I once worked with a family whose father, a successful small business owner in Manhattan, passed away without a will. His adult children assumed they would simply take over the business and divide his assets. Instead, they discovered his accounts were frozen. His business operations halted. Their inheritance—and their father’s legacy—was now in the hands of the New York Surrogate’s Court for a lengthy, public, and expensive probate process.
This is a common story. Many people believe a will is the entirety of estate planning. It’s not. A will is a vital document, but it’s a starting point. True estate planning is building a framework for stewardship that functions during your life, through any potential incapacity, and long after you are gone. It is an intentional act of protecting your family from uncertainty and the impersonal machinery of the courts.
Beyond the Last Will
A will is essentially a set of instructions for the court. It names an executor to manage your affairs and directs how your assets should be distributed. But a will only becomes effective after you die and after it has been validated by the Surrogate’s Court—a process known as probate. During probate, your assets are a matter of public record, and the process can take months, sometimes years, to resolve.
For many of my clients, this public delay is precisely what they want to avoid. This is where a trust becomes a cornerstone of the plan. A revocable living trust, for example, is a private legal entity you create to hold title to your assets. You appoint a trustee—often yourself, initially—to manage those assets for the benefit of your chosen beneficiaries. Because the trust owns the assets, not you personally, they are not subject to probate upon your death. The transfer of control can be seamless and private, handled by the successor trustee you designated, according to the rules you established.
This structure provides continuity. It allows a business to keep running, investments to be managed, and family needs to be met without interruption. It is the difference between leaving behind a set of instructions and leaving behind a functioning system designed to perpetuate your legacy.
Planning for Contingency, Not Just Death
A significant part of my practice is devoted to planning for incapacity. An accident or illness can leave you unable to manage your own financial or medical affairs. Without a plan, your family would be forced to petition a court to have a guardian appointed for you. This is an expensive and often emotionally draining process that strips you of your autonomy.
We work to prevent this by putting two key documents in place: a Durable Power of Attorney and a Health Care Proxy.
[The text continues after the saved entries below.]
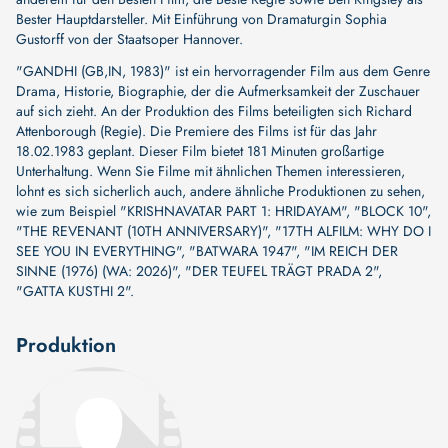
Bester Hauptdarsteller. Mit Einführung von Dramaturgin Sophia
Gustorff von der Staatsoper Hannover.
"GANDHI (GB,IN, 1983)" ist ein hervorragender Film aus dem Genre
Drama, Historie, Biographie, der die Aufmerksamkeit der Zuschauer
auf sich zieht. An der Produktion des Films beteiligten sich
Richard
Attenborough (Regie)
. Die Premiere des Films ist für das Jahr
18.02.1983 geplant. Dieser Film bietet 181 Minuten großartige
Unterhaltung. Wenn Sie Filme mit ähnlichen Themen interessieren,
lohnt es sich sicherlich auch, andere ähnliche Produktionen zu sehen,
wie zum Beispiel
"KRISHNAVATAR PART 1: HRIDAYAM"
,
"BLOCK 10"
,
"THE REVENANT (10TH ANNIVERSARY)"
,
"17TH ALFILM: WHY DO I
SEE YOU IN EVERYTHING"
,
"BATWARA 1947"
,
"IM REICH DER
SINNE (1976) (WA: 2026)"
,
"DER TEUFEL TRÄGT PRADA 2"
,
"GATTA KUSTHI 2"
.
Produktion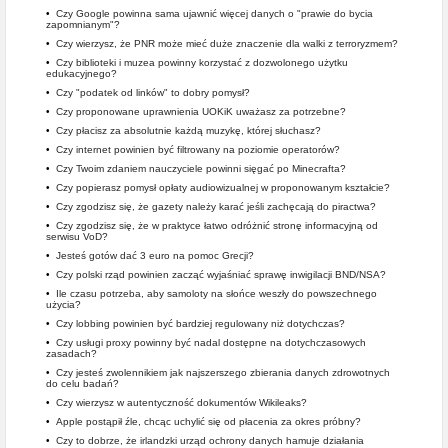
•
Czy Google powinna sama ujawnić więcej danych o "prawie do bycia
zapomnianym"?
•
Czy wierzysz, że PNR może mieć duże znaczenie dla walki z terroryzmem?
•
Czy biblioteki i muzea powinny korzystać z dozwolonego użytku
edukacyjnego?
•
Czy "podatek od linków" to dobry pomysł?
•
Czy proponowane uprawnienia UOKiK uważasz za potrzebne?
•
Czy płacisz za absolutnie każdą muzykę, której słuchasz?
•
Czy internet powinien być filtrowany na poziomie operatorów?
•
Czy Twoim zdaniem nauczyciele powinni sięgać po Minecrafta?
•
Czy popierasz pomysł opłaty audiowizualnej w proponowanym kształcie?
•
Czy zgodzisz się, że gazety należy karać jeśli zachęcają do piractwa?
•
Czy zgodzisz się, że w praktyce łatwo odróżnić stronę informacyjną od
serwisu VoD?
•
Jesteś gotów dać 3 euro na pomoc Grecji?
•
Czy polski rząd powinien zacząć wyjaśniać sprawę inwigilacji BND/NSA?
•
Ile czasu potrzeba, aby samoloty na słońce weszły do powszechnego
użycia?
•
Czy lobbing powinien być bardziej regulowany niż dotychczas?
•
Czy usługi proxy powinny być nadal dostępne na dotychczasowych
zasadach?
•
Czy jesteś zwolennikiem jak najszerszego zbierania danych zdrowotnych
do celu badań?
•
Czy wierzysz w autentyczność dokumentów Wikileaks?
•
Apple postąpił źle, chcąc uchylić się od płacenia za okres próbny?
•
Czy to dobrze, że irlandzki urząd ochrony danych hamuje działania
These are not minor formalities.
A Durable Power of Attorney authorizes an agent you choose to handle your financial matters—paying bills, managing investments, filing taxes—if you cannot. It’s a grant of immense authority and must be given to someone who understands their fiduciary duty to act solely in your best interest.
A Health Care Proxy appoints an agent to make medical decisions on your behalf, but only if you are unable to make them for yourself. This person becomes your voice, ensuring your wishes regarding medical treatment are respected. Without it, doctors may be obligated to provide treatment you would not have wanted, or family members may disagree on a course of action, causing profound distress.
These documents are about maintaining control over your life, even when you lose the capacity to exercise it directly. They are about entrusting your well-being to people you know and trust, not a court-appointed stranger.
The Law Is the Floor, Not the Ceiling
A well-constructed estate plan operates within the framework of state law, but it aims to achieve personal objectives that the law alone cannot. New York law provides a baseline of protection for families, but it’s often a blunt instrument. It cannot account for your specific values, the unique needs of your children, or your intentions for the wealth you created.
For example, New York’s Estates, Powers and Trusts Law (EPTL) contains provisions to protect surviving spouses. EPTL § 5-1.1-A gives a spouse a “right of election,” allowing them to claim a significant portion of their deceased spouse’s estate, even if the will left them less. This is a powerful statutory safeguard. A deliberate plan anticipates this, working with the law to create an outcome that is both legally sound and aligned with your family’s specific needs. It might use a trust to provide for a surviving spouse while also preserving assets for children from a previous marriage.
The law provides the floor. Your plan builds the house. It translates your values into a legal structure that can withstand challenges and provide clarity for generations. It’s about choosing the right fiduciaries—the executors, trustees, and agents who will carry out your wishes—and giving them a clear mandate. Stewardship.
An estate plan isn’t a static document you sign and forget. It should evolve with your life, your finances, and your family. But the foundation—the deliberate thought about who and what you want to protect—is timeless.
Before you speak with an attorney, a productive first step is to create a simple inventory. Make a list of your primary assets—real estate, investment accounts, business interests—and the people you intend to be your primary beneficiaries. That simple document will become the starting point for a meaningful conversation about your legacy.